KRAMER: Nobody carries wallets anymore. I mean, they went out with powdered wigs. Yeah, see here's what you need. Just a couple of cards and your bankroll. See, keep the big bills on the outside.

JERRY: That's a five._

I use the folded once/ big bills on the inside/ inside of clip hidden inside the fold method. If you put the clip over the whole 'package', as it were, the lip will irritate your leg and/or wear a hole in your pocket.


----------



## Doctor B (Sep 27, 2006)

Windsurf said:


> I fold the bills in half with the smallest on the outside (I think if you place the large bills on the outside that is called a Detriot Roll, I could be wrong) If I have a credit card I usually place it outside the money against the front side of the clip. If I have too many bills, hard to believe that ever happens, I put the clip on the bills prefold and then fold them over the outside of the clip.


When the large bill covers a larger number of small ones, it's called either a Detroit roll or a Michigan roll, IIRC. I don't know how it got this moniker.


----------



## Isaac Mickle (Nov 28, 2006)

When in college, I waited tables. (I did not wear black pants.) The restaurant was cash-only--this was before you could pay with a credit card anywhere--and very popular. It was not uncommon for me to often handle a "bank" of $700-$1200 with which I was making change many times an hour. When the roll got very large, I'd make "drops" of $20 and $50 bills into my front pocket, but still I'd always have a large roll on hand. So I have some experience carrying a thick "knot" of money on my person.

FWIW, I learned, after some experimentation and a little thought, to sort the bills in this order: $5-$10-$20-$1, folded in half, with the ones on the outside.

Today I carry a Hartmann card case with four ID pockets and a money clip. On the clip I carry a few bills, folded twice, with little attention to the order. I bring cash to my local, independent establishments to save them credit card fees. Otherwise you don't need much of it these days. 

This wallet contains one credit card, one ATM card, three insurance cards, a driver's license, an ID for work, two of my business cards, and a small stash of claim cards from the cobbler, the tailor, and the dry cleaners. That's it. I will not carry IDs for supermarkets and retailers. For some reason, I even resent the suggestion that I should. (What is my problem? Do any of you share my distaste for carrying some store's card everywhere you go?) These things I leave at home.
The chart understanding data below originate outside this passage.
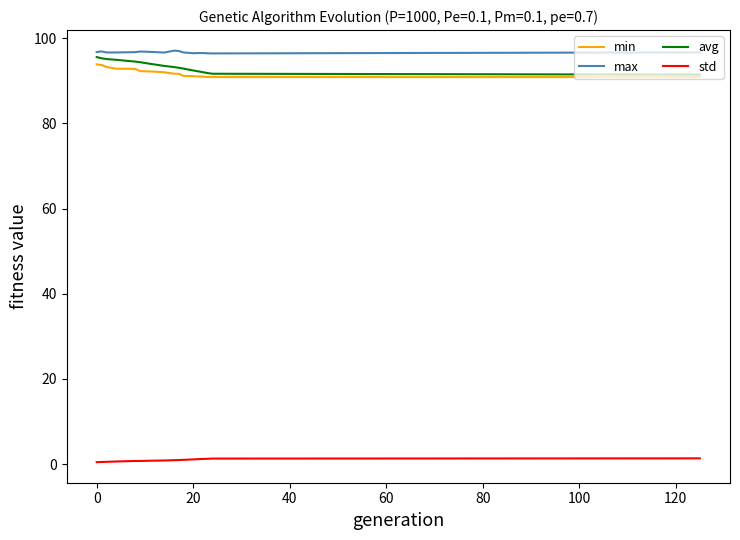

True or false: std and avg intersect in this chart.

False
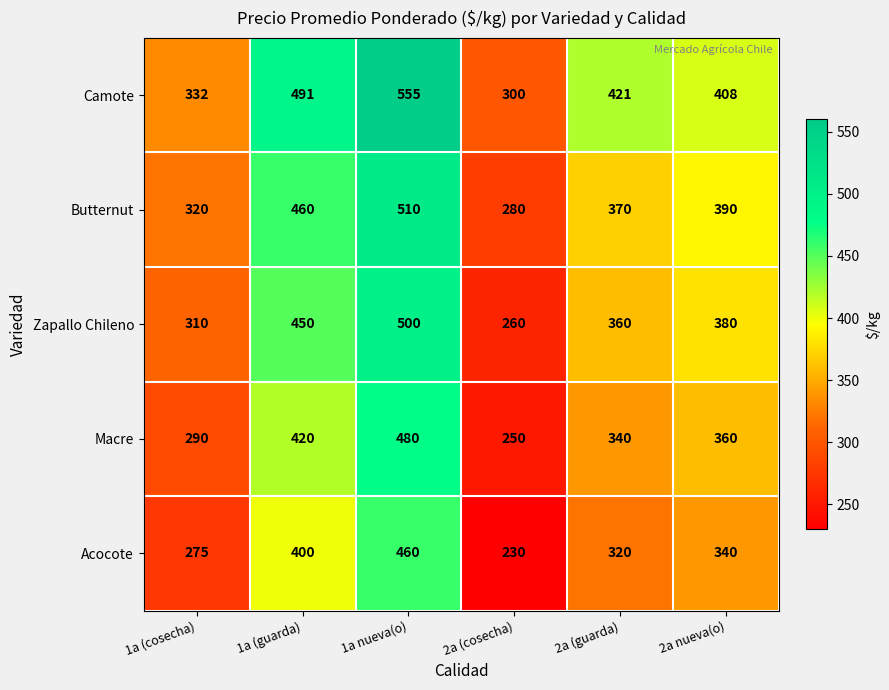

At how many categories does at least one series exceed 307?

5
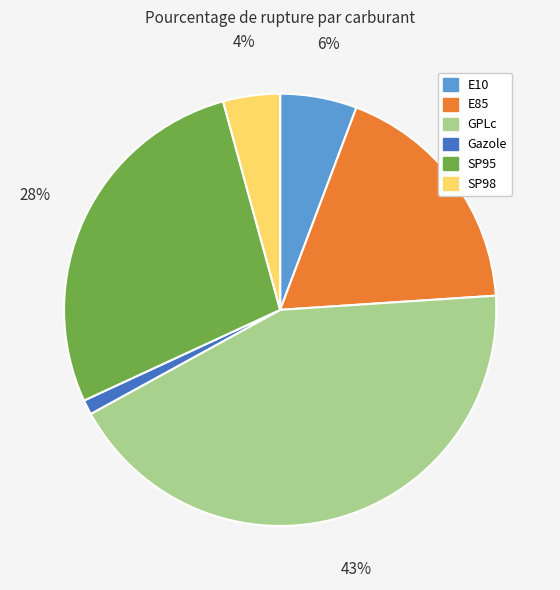

How many slices are in this pie chart?

6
On occasion I will carry them with me on a shopping trip to that specific store, but just as often I'll ask the cashier to look up my ID number if I am due for some kind of swell discount.


----------



## RSS (Dec 30, 2003)

eagle2250 said:


> What he said!


 Ditto ... "he" being Will.


----------



## Windsurf (Nov 27, 2006)

*Store cards*



Isaac Mickle said:


> I will not carry IDs for supermarkets and retailers. For some reason, I even resent the suggestion that I should. (What is my problem? Do any of you share my distaste for carrying some store's card everywhere you go?) These things I leave at home. On occasion I will carry them with me on a shopping trip to that specific store, but just as often I'll ask the cashier to look up my ID number if I am due for some kind of swell discount.


I do carry store cards from CVS to DSW but I get the small version that I can carry on my keychain. Eventually there will be a way to have all these store scan numbers in a cell phone that we will be able to get scanned into the store computer when needed. Then we will not have to carry any cards at all ever. But for now I'll carry anyone's card if they make it in the key ring size.


----------